Records from a dataset:
━━━━━━━━━━━━━━━━━━━━

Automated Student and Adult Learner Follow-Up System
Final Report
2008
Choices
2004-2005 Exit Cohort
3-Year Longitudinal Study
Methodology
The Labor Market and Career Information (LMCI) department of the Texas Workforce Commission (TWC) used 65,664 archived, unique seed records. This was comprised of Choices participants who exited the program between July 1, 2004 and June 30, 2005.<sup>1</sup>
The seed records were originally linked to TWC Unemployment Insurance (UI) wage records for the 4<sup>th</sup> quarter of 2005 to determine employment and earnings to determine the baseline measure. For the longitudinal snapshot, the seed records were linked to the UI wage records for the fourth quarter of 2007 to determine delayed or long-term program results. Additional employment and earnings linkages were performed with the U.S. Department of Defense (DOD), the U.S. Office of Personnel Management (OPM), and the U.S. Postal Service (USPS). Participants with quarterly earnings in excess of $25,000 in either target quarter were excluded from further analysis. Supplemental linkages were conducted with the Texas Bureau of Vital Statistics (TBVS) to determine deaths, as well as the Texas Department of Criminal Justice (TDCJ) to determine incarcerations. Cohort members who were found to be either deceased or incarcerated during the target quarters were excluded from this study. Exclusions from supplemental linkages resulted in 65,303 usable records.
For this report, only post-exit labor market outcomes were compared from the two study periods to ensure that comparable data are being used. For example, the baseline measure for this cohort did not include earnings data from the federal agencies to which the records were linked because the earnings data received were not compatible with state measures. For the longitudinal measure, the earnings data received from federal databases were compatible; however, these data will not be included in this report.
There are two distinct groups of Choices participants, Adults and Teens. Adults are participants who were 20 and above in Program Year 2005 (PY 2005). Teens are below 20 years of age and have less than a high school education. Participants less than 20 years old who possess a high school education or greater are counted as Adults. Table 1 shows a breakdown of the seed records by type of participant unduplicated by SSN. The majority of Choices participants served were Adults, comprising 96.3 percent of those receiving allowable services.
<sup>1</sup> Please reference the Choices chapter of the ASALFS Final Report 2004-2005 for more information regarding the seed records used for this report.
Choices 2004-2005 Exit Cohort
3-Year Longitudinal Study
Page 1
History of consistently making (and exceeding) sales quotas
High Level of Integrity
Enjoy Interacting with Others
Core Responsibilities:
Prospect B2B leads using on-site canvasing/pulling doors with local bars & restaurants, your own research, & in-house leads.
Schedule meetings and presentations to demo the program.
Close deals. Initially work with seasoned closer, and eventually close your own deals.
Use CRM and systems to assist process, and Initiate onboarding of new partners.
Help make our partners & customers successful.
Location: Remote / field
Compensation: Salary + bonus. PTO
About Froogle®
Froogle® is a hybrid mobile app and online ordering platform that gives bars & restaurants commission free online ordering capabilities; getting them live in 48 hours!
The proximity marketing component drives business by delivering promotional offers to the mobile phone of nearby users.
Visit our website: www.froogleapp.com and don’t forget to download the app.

━━━━━━━━━━━━━━━━━━━━

WORK REQUIRED:
Up to and including the last line of the records above, print exactly every line from the one that contains "Enjoy Interacting with Others" onward.

TASK OUTPUT:
Enjoy Interacting with Others
Core Responsibilities:
Prospect B2B leads using on-site canvasing/pulling doors with local bars & restaurants, your own research, & in-house leads.
Schedule meetings and presentations to demo the program.
Close deals. Initially work with seasoned closer, and eventually close your own deals.
Use CRM and systems to assist process, and Initiate onboarding of new partners.
Help make our partners & customers successful.
Location: Remote / field
Compensation: Salary + bonus. PTO
About Froogle®
Froogle® is a hybrid mobile app and online ordering platform that gives bars & restaurants commission free online ordering capabilities; getting them live in 48 hours!
The proximity marketing component drives business by delivering promotional offers to the mobile phone of nearby users.
Visit our website: www.froogleapp.com and don’t forget to download the app.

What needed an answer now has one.